[Supplied entries]

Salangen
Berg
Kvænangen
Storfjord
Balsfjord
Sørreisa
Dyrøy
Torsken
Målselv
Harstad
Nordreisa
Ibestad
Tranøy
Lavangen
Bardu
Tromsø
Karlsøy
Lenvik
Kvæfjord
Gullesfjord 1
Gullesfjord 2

[/Supplied entries]

→ Problem details: Complete, exact output of the records is expected.

→ Result for this exercise:
Salangen
Berg
Kvænangen
Storfjord
Balsfjord
Sørreisa
Dyrøy
Torsken
Målselv
Harstad
Nordreisa
Ibestad
Tranøy
Lavangen
Bardu
Tromsø
Karlsøy
Lenvik
Kvæfjord
Gullesfjord 1
Gullesfjord 2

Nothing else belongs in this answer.